The D.C. Baseball Commission resolved yesterday to continue its season-ticket campaign and to begin lobbying for the support of individual major league owners by traveling to other cities or by enticing owners to visit Washington.

In the face of baseball owners' slow-cook approach to expansion, the commission also pledged to try to lure two National League teams to play at least one exhibition game at RFK Stadium in early April as a further showing of fan support. Baseball Commissioner Peter Ueberroth and the 26 major league owners last week in San Diego met and discussed expansion, but made no commitments and set no timetables.

"The problem is it's difficult to format what happens from here on out in baseball," said District Councilman Frank Smith, commission chairman. "We could be on a treadmill, ad infinitum. But it's possible that one thing happening, such as relocation of an existing franchise, could trigger something else.

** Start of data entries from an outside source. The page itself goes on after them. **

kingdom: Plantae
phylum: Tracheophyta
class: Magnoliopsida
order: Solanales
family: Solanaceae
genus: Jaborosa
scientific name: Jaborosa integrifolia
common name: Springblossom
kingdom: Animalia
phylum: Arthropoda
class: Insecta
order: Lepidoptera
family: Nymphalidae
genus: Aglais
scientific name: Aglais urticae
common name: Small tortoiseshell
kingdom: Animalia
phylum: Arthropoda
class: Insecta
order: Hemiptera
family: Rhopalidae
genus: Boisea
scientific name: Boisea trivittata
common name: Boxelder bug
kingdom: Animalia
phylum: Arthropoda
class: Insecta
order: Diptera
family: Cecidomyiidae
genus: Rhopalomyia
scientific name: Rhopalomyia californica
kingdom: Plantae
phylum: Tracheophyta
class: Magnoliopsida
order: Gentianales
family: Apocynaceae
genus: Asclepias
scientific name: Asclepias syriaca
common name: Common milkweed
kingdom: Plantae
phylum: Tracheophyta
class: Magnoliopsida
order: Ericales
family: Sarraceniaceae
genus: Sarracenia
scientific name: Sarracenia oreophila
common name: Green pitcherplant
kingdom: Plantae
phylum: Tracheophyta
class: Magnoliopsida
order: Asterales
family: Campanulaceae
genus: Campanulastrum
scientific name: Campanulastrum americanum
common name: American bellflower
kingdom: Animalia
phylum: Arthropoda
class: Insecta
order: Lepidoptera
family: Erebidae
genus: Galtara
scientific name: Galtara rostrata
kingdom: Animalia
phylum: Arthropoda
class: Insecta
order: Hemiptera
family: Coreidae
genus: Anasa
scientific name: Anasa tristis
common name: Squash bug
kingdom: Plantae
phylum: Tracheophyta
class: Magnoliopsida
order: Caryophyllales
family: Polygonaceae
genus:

"I'm still confident that we are going to get a team. I'm taking that for granted."

There were conflicting views among commission members whether to continue the campaign in which more than 15,000 season-ticket pledges to a nonexistent team have been received, with more than $8 million deposited in area banks. Robert Pincus, president of D.C. National Bank and a commission member, said he checked with five of the banks that had accepted deposits for season tickets and, as of several days ago, there had been no withdrawals.

"These people put their money in the bank for a purpose, and that purpose is not dead," Pincus said. "If their money has enhanced baseball owners' view of Washington, then there is no reason to take it out. We are all still optimistic."

However, Morris Siegel, consultant to the commission, urged that the season-ticket campaign end immediately. "The other cities haven't sold any season tickets, and they got the same consideration we did in San Diego," Siegel said.

Siegel also noted that a better approach would be to mimic the actions of the eight cities that made up Branch Rickey's Continental League in the late 1950s.

"All eight cities in that league are now in the major leagues, and they did it not by selling a single season ticket, but by lobbying. They did it not by lobbying the baseball commissioner, but by lobbying the baseball owners," Siegel said.

"That's what we have to do."

A commission member also proposed joining forces with other expansion-hopeful cities, such as Denver and Tampa/St. Petersburg, to unify and strengthen strategies for expansion. It seems unlikely, though, that any action will take place on this proposal.

Commission members stressed the importance of completing transfer of ownership of RFK Stadium from the Department of Interior to the District government. The House passed the bill in June, but opposition from Sen. Mark Hatfield (R-Ore.) has stalled a bill in the Senate.

Siegel said the District government must allot the necessary $13 million to $15 million to make improvements at RFK as soon as possible in order to make the city more attractive to baseball owners.

Smith disagreed, saying, "No politician worth his salt would vote to give up that kind of money, because if you're wrong (and no team comes to Washington), you've got some problems to answer to."

As of yesterday, it was unclear who would represent the District in meetings with baseball owners. Pincus said he will recommend land developers Oliver T. Carr Jr. and James Clark, part of a group hoping to bring a team here. Smith said he would like to be one of the District's representatives. He said Mayor Marion Barry might join in or different representatives might travel to visit with different owners, "depending on who you know in baseball."

A tenatively scheduled game between the Atlanta Braves and Cincinnati Reds at RFK Stadium for early April recently fell through when the teams insisted on a two-game series with $40,000 guaranteed per team for each game, according to Joe Riley, president of the Greater Washington Sports Authority. Riley said costs to the authority could have reached $400,000.